First thought: "excellent!". People need to distribute validated packages because they don't want to suffer big issues on the some of the many ebook readers on the market. Excellent.

Unfortunately, after a closer look, the situation seems to me a bit different from that idealistic (I could even say utopian) view... Let me explain (please note I have spent time carefully reading the epubcheck source code for instance):

  • if you count the number of major Standards (de jure, de facto, proprietary) involved in the validation of a given *.epub EPUB3 file, you'll find a few dozens of them. And again, only the major ones, the ones a serious industrial validator must absolutely validate against.
  • some validations are complex and expensive, for instance a serious validation of encryption.xml or signatures.xml will involve much more than just a RNG-based validation of the XML instance... Validation of external property vocabularies can be extremely tricky or painful/expensive to implement.
  • the first step of validation is related to the ZIP package itself, and the epub30-ocf spec has a few very technical requirements there. I sincerely doubt all of them are validated, I sincerely doubt EPUB3 packages all around the world currently pass or will pass all the conformance requirements there.
  • only in the W3C space, an EPUB3 validator must at least validate against a dozen of specs.
  • the complexity of some of these specs is huge, drastically impacting users (ebook authors) either on a learning curve's basis or on a financial one. Or both.

EPUB3 is probably too complex as a spec. In EPUB2, most people did not understand the difference between spine, ncx and guide. Most common question was "why do we have multiple table of contents and which one is the good one?". In EPUB3, it's a bit better but only a bit. We have landmarks, multiple table of contents and still a spine. Personally I still wonder why there is a manifest of files; probably only because of the MIME types. Hey, even OSes rely on file extensions to infer a MIME type!!!

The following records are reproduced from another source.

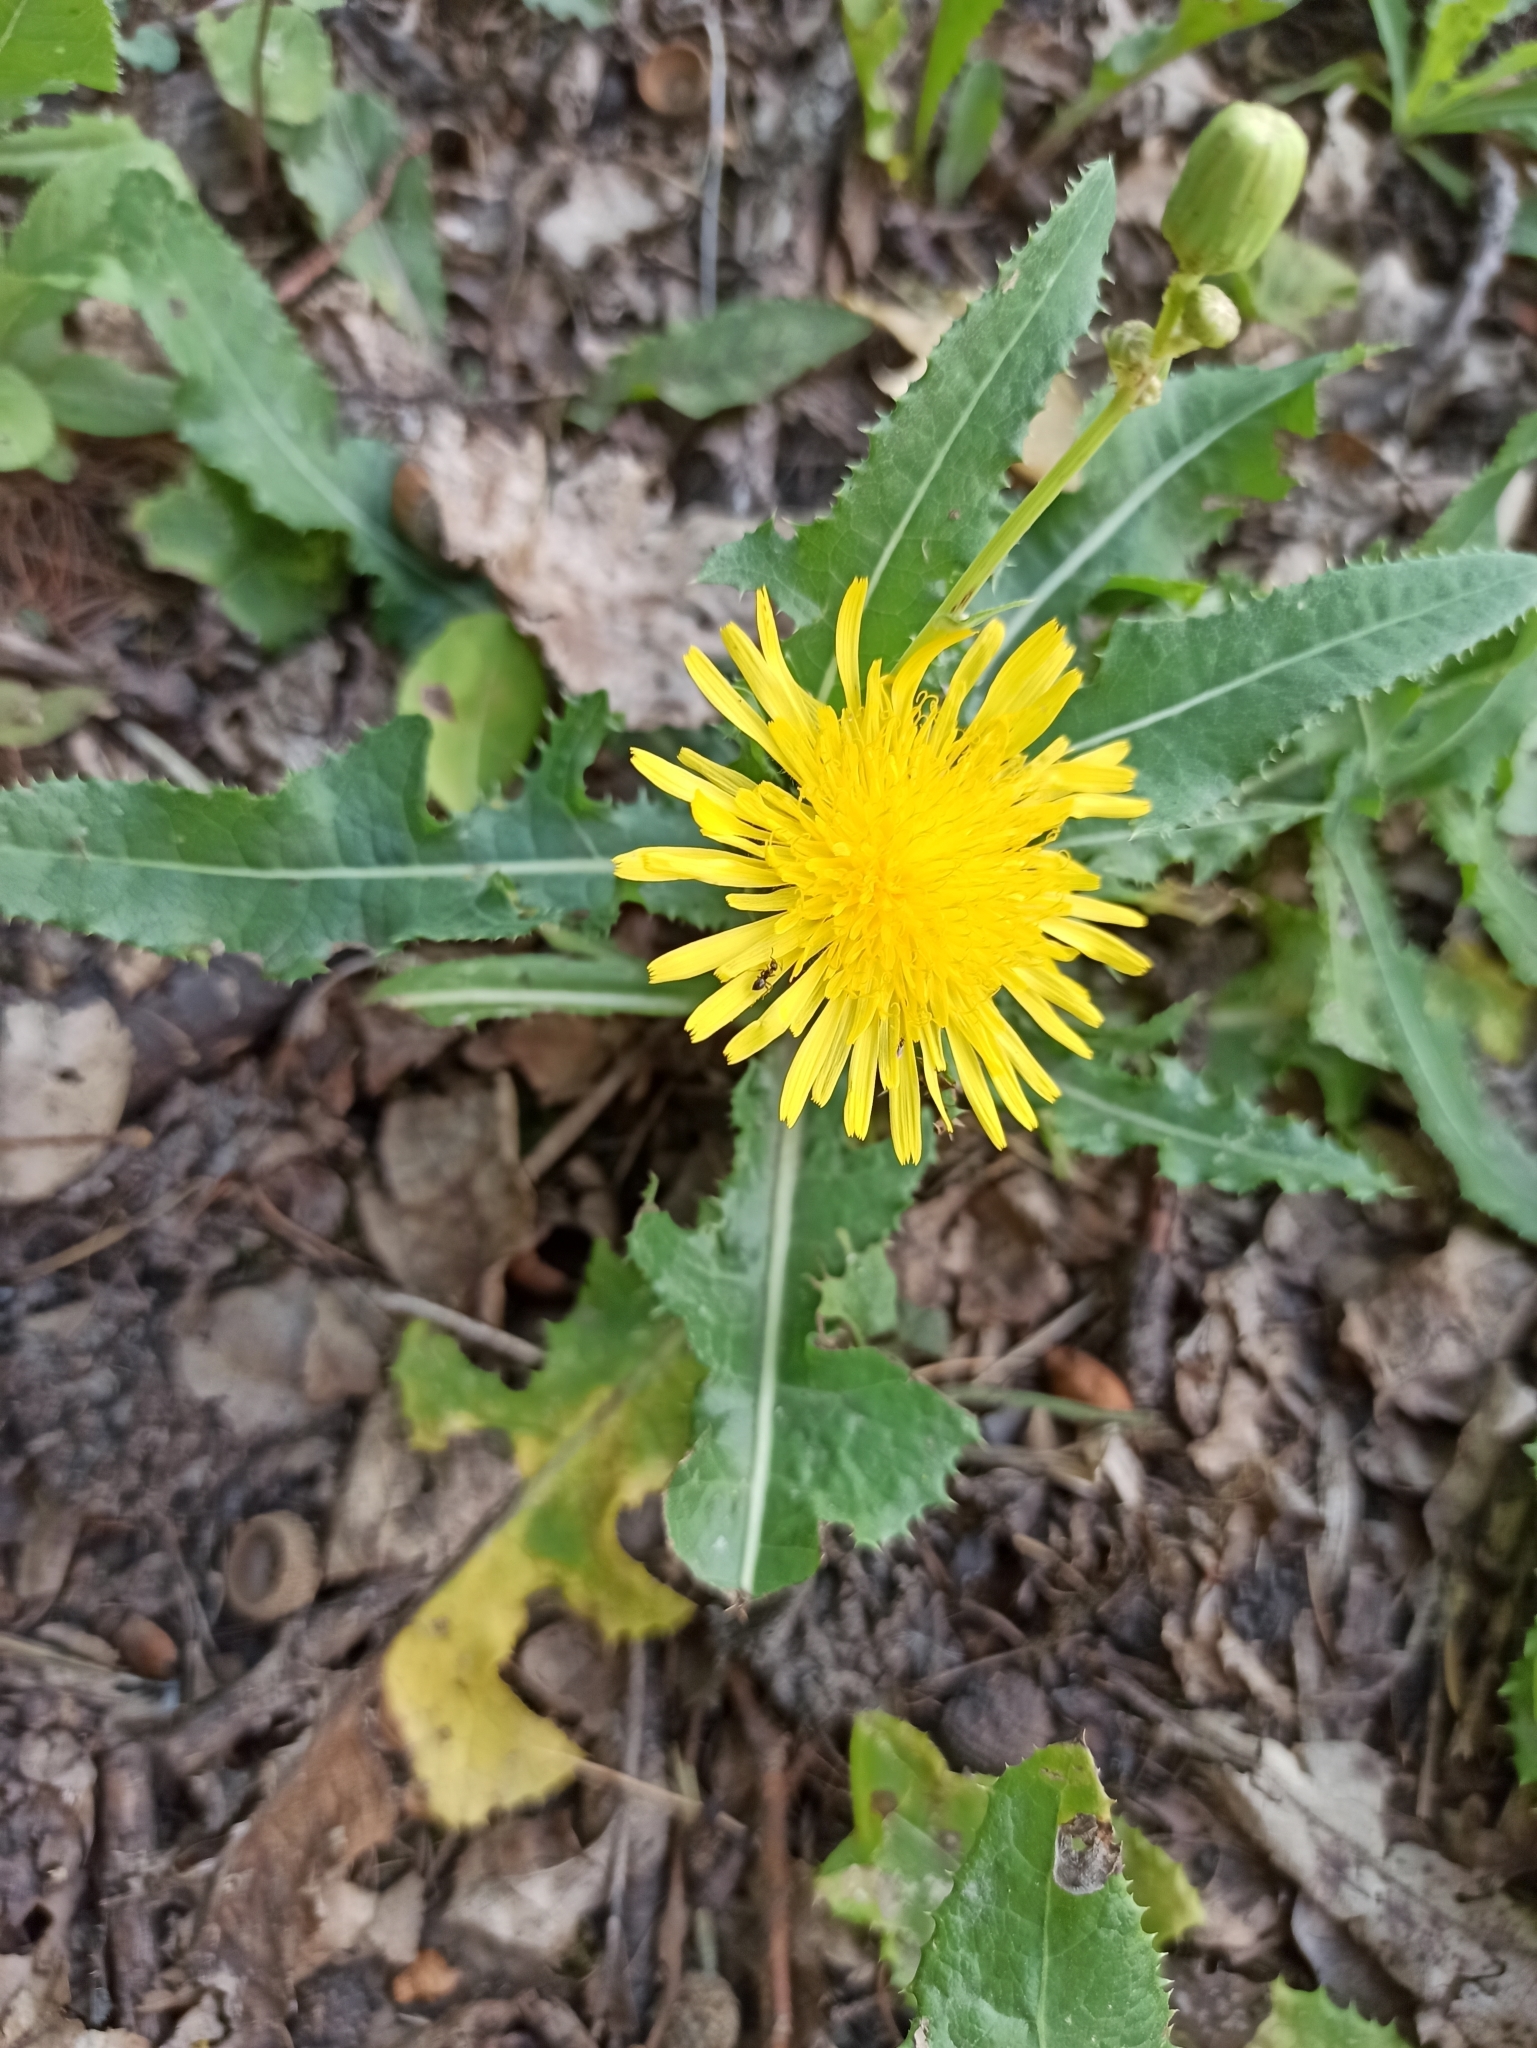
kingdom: Plantae
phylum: Tracheophyta
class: Magnoliopsida
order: Asterales
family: Asteraceae
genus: Sonchus
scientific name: Sonchus arvensis
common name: Perennial sow-thistle
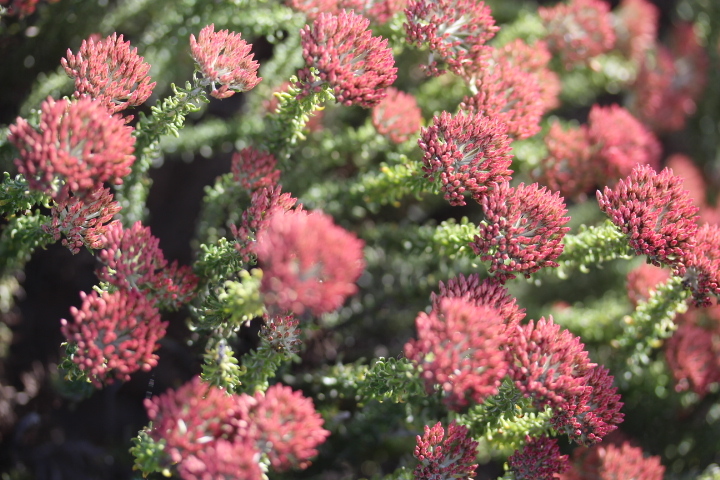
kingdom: Plantae
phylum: Tracheophyta
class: Magnoliopsida
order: Asterales
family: Asteraceae
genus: Metalasia
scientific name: Metalasia muricata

I'd love to see appear an EPUB4 strictly xhtml5/svg/mathml-based. No other XML namespace allowed. No more OCF, OPF, NCX. Manifest of files coming from the ZIP list of entries. Direct inclusion of non-conflicting property vocabularies. No need to have an OCF, we can have a nice index.xhtml. Rely on a vocabulary of classes/IDs/roles (not the ARIA role...) expressing extra constraints/behaviours on existing html5 elements. Would be enough for most ebook authors and publishers and would drastically decrease the complexity of the publishing chain, IMHO.